In this study, the percentages of patients in whom the target vancomycin trough concentrations comprised the target ranges in the previous and new guideline groups were 50% and 14.8%, respectively. The percentage of patients in whom the trough concentration was 10-20 mg/dL was 32.4% in the previous guideline group and 52.8% in the new guideline group, and the percentage of patients in whom it was <10 mg/L was 45.4% and 29.6%, respectively. These findings indicate that the new guideline group tended to reach the ideal vancomycin trough concentration. Trough serum vancomycin concentrations of <10 mg/L may predict therapeutic failure and the potential for the emergence of vancomycin-intermediate S. aureus (VISA) or vancomycin-resistant S. aureus (VRSA) [18, 19].
The AUC/MIC robustly predicts treatment outcomes when treating MRSA infections with vancomycin, and an AUC/MIC ratio of ≥400 has been advocated as a target to achieve clinical effectiveness with vancomycin [9]. Vancomycin dosages of 15-20 mg/kg given every 8-12 hr are required for most adult patients with normal renal function to achieve the suggested serum concentrations when the MIC is ≤1 mg/L [9]. In the present study, 28.7% of patients were predicted to achieve a satisfactory AUC/MIC, if the new guidelines were followed. The proportions above 400 for the AUC/MIC were not significantly different between the 2 groups. However, when analyzing the patients who comprised the target ranges in each group, the percentage of patients in whom AUC/MIC over 400 was 16.7% in the previous guideline group and 62.5% in the new guideline group (P<0.001).

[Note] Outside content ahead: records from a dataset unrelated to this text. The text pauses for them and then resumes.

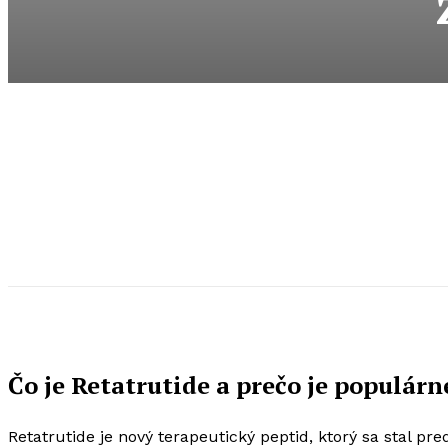
Čo je Retatrutide a prečo je populár
Retatrutide je nový terapeutický peptid, ktorý sa stal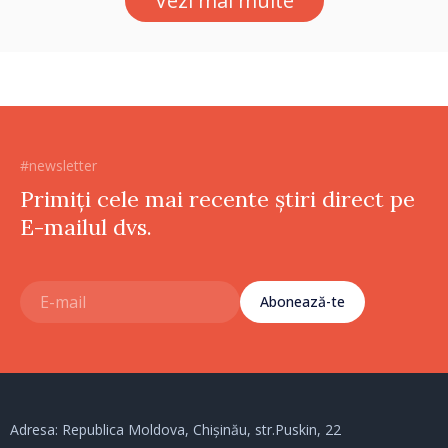
Vezi mai multe
#newsletter
Primiți cele mai recente știri direct pe
E-mailul dvs.
Abonează-te
Adresa: Republica Moldova, Chișinău, str.Puskin, 22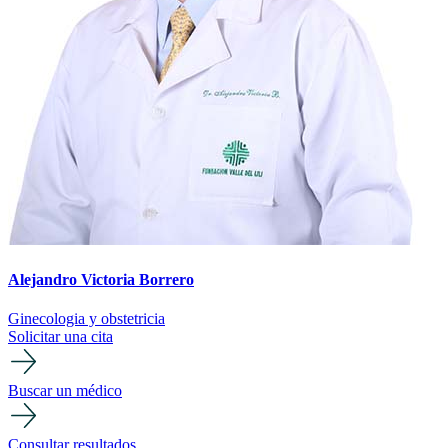
Alejandro Victoria Borrero
Ginecologia y obstetricia
Solicitar una cita
Buscar un médico
Consultar resultados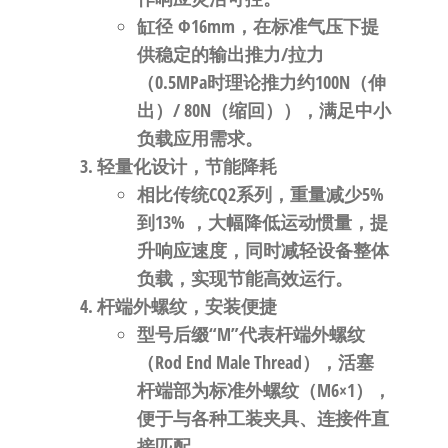
缸径
Φ16mm
，在标准气压下提
供稳定的输出推力/拉力
（0.5MPa时理论推力约
100N（伸
出）/ 80N（缩回）
），满足中小
负载应用需求。
轻量化设计，节能降耗
相比传统CQ2系列，
重量减少5%
到13%
，大幅降低运动惯量，提
升响应速度，同时减轻设备整体
负载，实现节能高效运行。
杆端外螺纹，安装便捷
型号后缀“
M
”代表
杆端外螺纹
（Rod End Male Thread）
，活塞
杆端部为标准外螺纹（
M6×1
）
，
便于与各种工装夹具、连接件直
接匹配。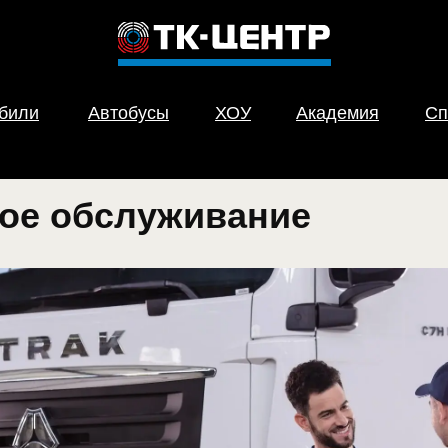
обили
Автобусы
ХОУ
Академия
Сп
ое обслуживание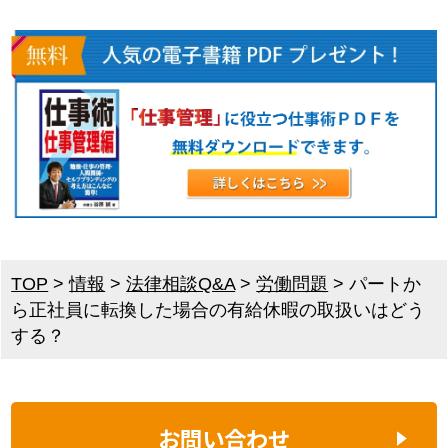
TOP
>
情報
>
法律相談Q&A
>
労働問題
>
パートか
ら正社員に転換した場合の有給休暇の取扱いはどう
する？
お問い合わせ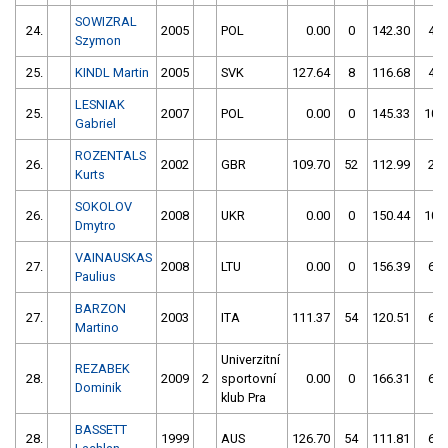
SOWIZRAL
24.
2005
POL
0.00
0
142.30
4
Szymon
25.
KINDL Martin
2005
SVK
127.64
8
116.68
4
LESNIAK
25.
2007
POL
0.00
0
145.33
10
Gabriel
ROZENTALS
26.
2002
GBR
109.70
52
112.99
2
Kurts
SOKOLOV
26.
2008
UKR
0.00
0
150.44
10
Dmytro
VAINAUSKAS
27.
2008
LTU
0.00
0
156.39
6
Paulius
BARZON
27.
2003
ITA
111.37
54
120.51
6
Martino
Univerzitní
REZABEK
28.
2009
2
sportovní
0.00
0
166.31
6
Dominik
klub Pra
BASSETT
28.
1999
AUS
126.70
54
111.81
6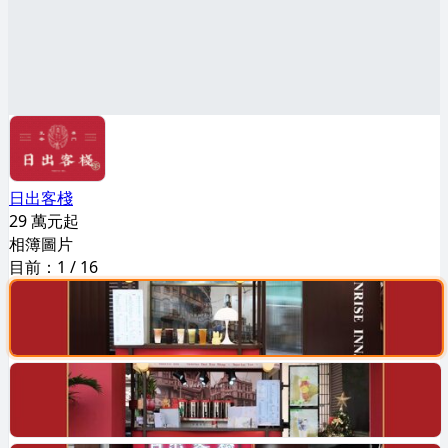
日出客棧
29 萬元起
相簿圖片
目前：
1
/
16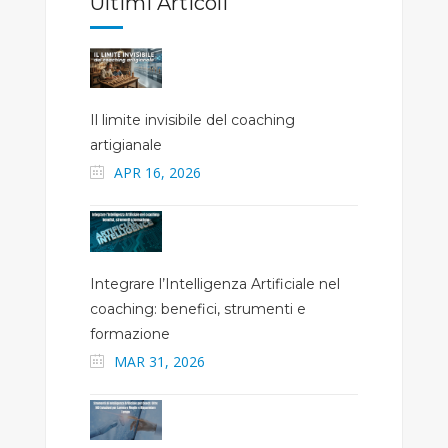
Ultimi Articoli
Il limite invisibile del coaching
artigianale
APR 16, 2026
Integrare l’Intelligenza Artificiale nel
coaching: benefici, strumenti e
formazione
MAR 31, 2026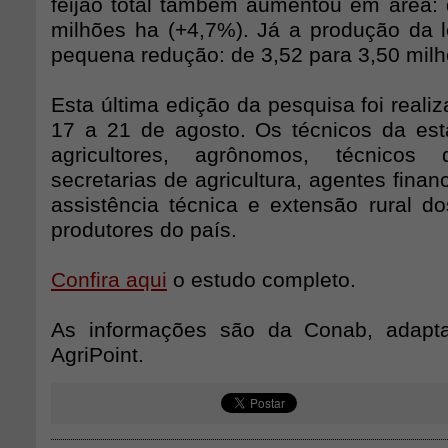
feijão total também aumentou em área: 
milhões ha (+4,7%). Já a produção da 
pequena redução: de 3,52 para 3,50 milhõ
Esta última edição da pesquisa foi reali
17 a 21 de agosto. Os técnicos da esta
agricultores, agrônomos, técnicos 
secretarias de agricultura, agentes finan
assistência técnica e extensão rural do
produtores do país.
Confira aqui
o estudo completo.
As informações são da Conab, adapt
AgriPoint.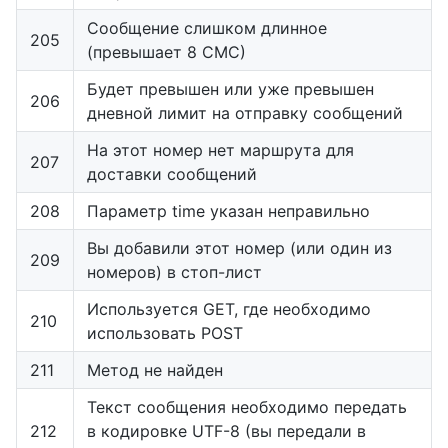
Сообщение слишком длинное
205
(превышает 8 СМС)
Будет превышен или уже превышен
206
дневной лимит на отправку сообщений
На этот номер нет маршрута для
207
доставки сообщений
208
Параметр time указан неправильно
Вы добавили этот номер (или один из
209
номеров) в стоп-лист
Используется GET, где необходимо
210
использовать POST
211
Метод не найден
Текст сообщения необходимо передать
212
в кодировке UTF-8 (вы передали в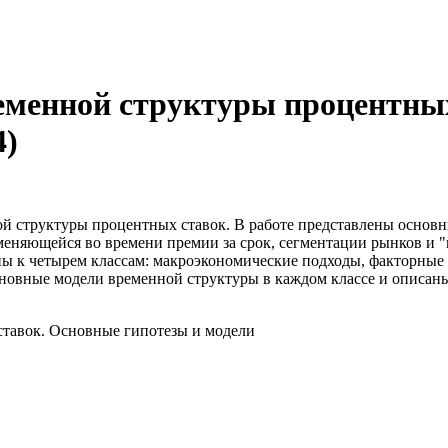
еменной структуры процентны
4)
ой структуры процентных ставок. В работе представлены основ
меняющейся во времени премии за срок, сегментации рынков и "
ы к четырем классам: макроэкономические подходы, факторные 
сновные модели временной структуры в каждом классе и описан
ставок. Основные гипотезы и модели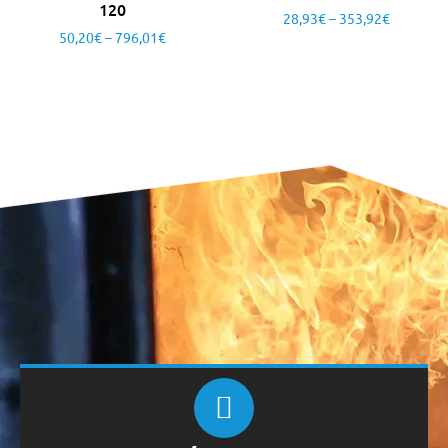
120
28,93
€
–
353,92
€
50,20
€
–
796,01
€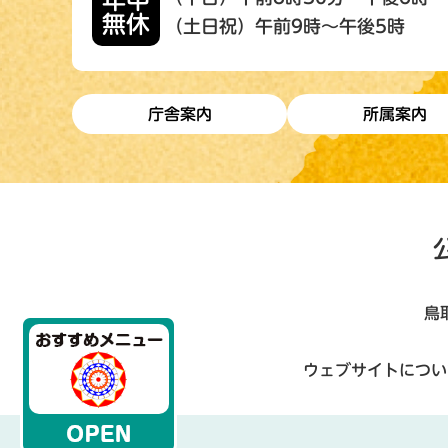
年中
無休
（土日祝）午前9時～午後5時
庁舎案内
所属案内
鳥
ウェブサイトについ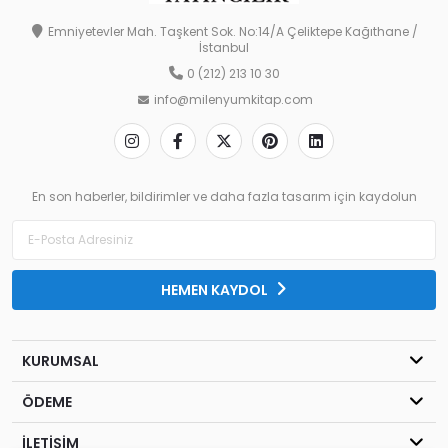
Emniyetevler Mah. Taşkent Sok. No:14/A Çeliktepe Kağıthane /
İstanbul
0 (212) 213 10 30
info@milenyumkitap.com
En son haberler, bildirimler ve daha fazla tasarım için kaydolun
HEMEN KAYDOL
KURUMSAL
ÖDEME
İLETİŞİM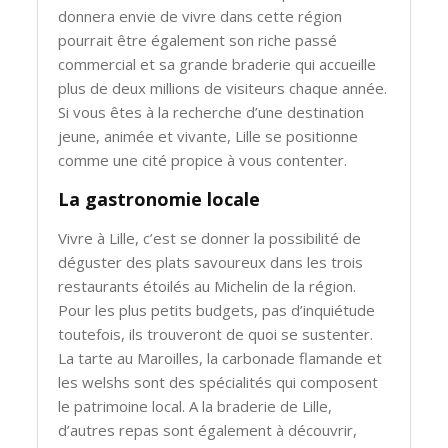
donnera envie de vivre dans cette région
pourrait être également son riche passé
commercial et sa grande braderie qui accueille
plus de deux millions de visiteurs chaque année.
Si vous êtes à la recherche d’une destination
jeune, animée et vivante, Lille se positionne
comme une cité propice à vous contenter.
La gastronomie locale
Vivre à Lille, c’est se donner la possibilité de
déguster des plats savoureux dans les trois
restaurants étoilés au Michelin de la région.
Pour les plus petits budgets, pas d’inquiétude
toutefois, ils trouveront de quoi se sustenter.
La tarte au Maroilles, la carbonade flamande et
les welshs sont des spécialités qui composent
le patrimoine local. A la braderie de Lille,
d’autres repas sont également à découvrir,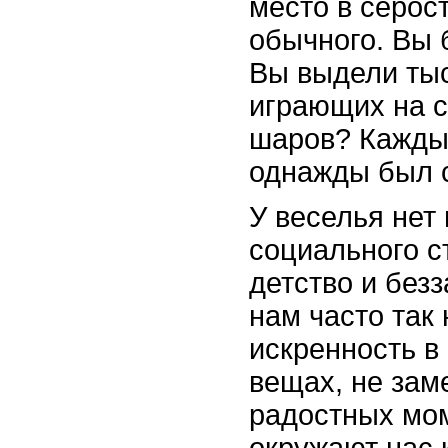
место в серос
обычного. Вы 
Вы выдели тыс
играющих на 
шаров? Каждый
однажды был с
У веселья нет 
социального с
детство и безз
нам часто так
искренность в
вещах, не зам
радостных мом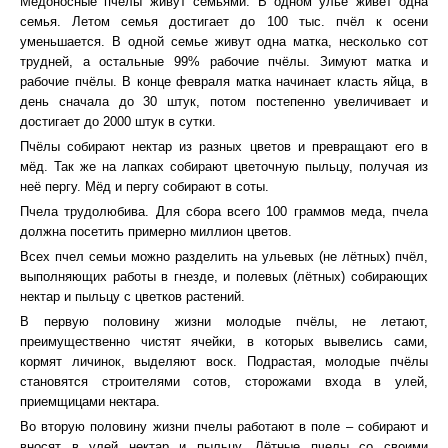
Медоносные пчёлы живут семьями. В одном улье живёт одна
семья. Летом семья достигает до 100 тыс. пчёл к осени
уменьшается. В одной семье живут одна матка, несколько сот
трудней, а остальные 99% рабочие пчёлы. Зимуют матка и
рабочие пчёлы. В конце февраля матка начинает класть яйца, в
день сначала до 30 штук, потом постепенно увеличивает и
достигает до 2000 штук в сутки.
Пчёлы собирают нектар из разных цветов и превращают его в
мёд. Так же на лапках собирают цветочную пыльцу, получая из
неё пергу. Мёд и пергу собирают в соты.
Пчела трудолюбива. Для сбора всего 100 граммов меда, пчела
должна посетить примерно миллион цветов.
Всех пчел семьи можно разделить на ульевых (не лётных) пчёл,
выполняющих работы в гнезде, и полевых (лётных) собирающих
нектар и пыльцу с цветков растений.
В первую половину жизни молодые пчёлы, не летают,
преимущественно чистят ячейки, в которых вывелись сами,
кормят личинок, выделяют воск. Подрастая, молодые пчёлы
становятся строителями сотов, сторожами входа в улей,
приемщицами нектара.
Во вторую половину жизни пчелы работают в поле – собирают и
вносят в улей нектар и пыльцу. Лётные пчелы со своими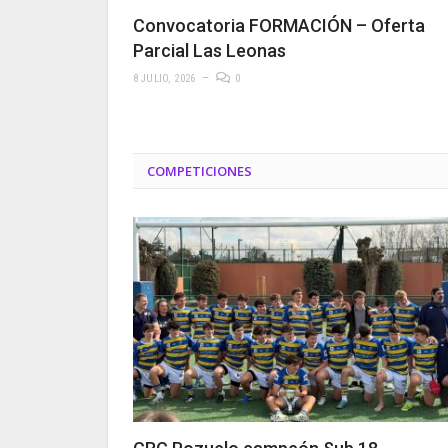
Convocatoria FORMACIÓN – Oferta
Parcial Las Leonas
8 JULIO, 2026
0
COMPETICIONES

In this study, the dose intervals were expected to be more frequent and the predicted trough levels were higher in the new guideline group. Increased dosing will be required, if higher trough concentrations are necessary.
Analysis of our data yielded the following predictive equation regarding trough concentration and dose: trough concentration=8.662+0.086×dose, r=0.213, P=0.077. This predictive equation should be formally assessed for efficacy, safety, and outcome before being applied in clinical practice.
In conclusion, we have confirmed new vancomycin trough concentration guidelines by following a population analysis of routine vancomycin concentration data. We observed that the new guideline group was more likely, than the previous guideline group, to achieve a trough concentration in the therapeutic range of 10-20 mg/L and was less likely to achieve a trough concentration of <10 mg/L. Further, among patients in whom the target ranges were achieved in each group, the proportion of patients with AUC/MIC over 400 was greater in the new guideline group. The strict management of vancomycin TDM in the new guideline group appears to have been more effective. Further studies on clinical efficacy before increases in the target trough level are recommended.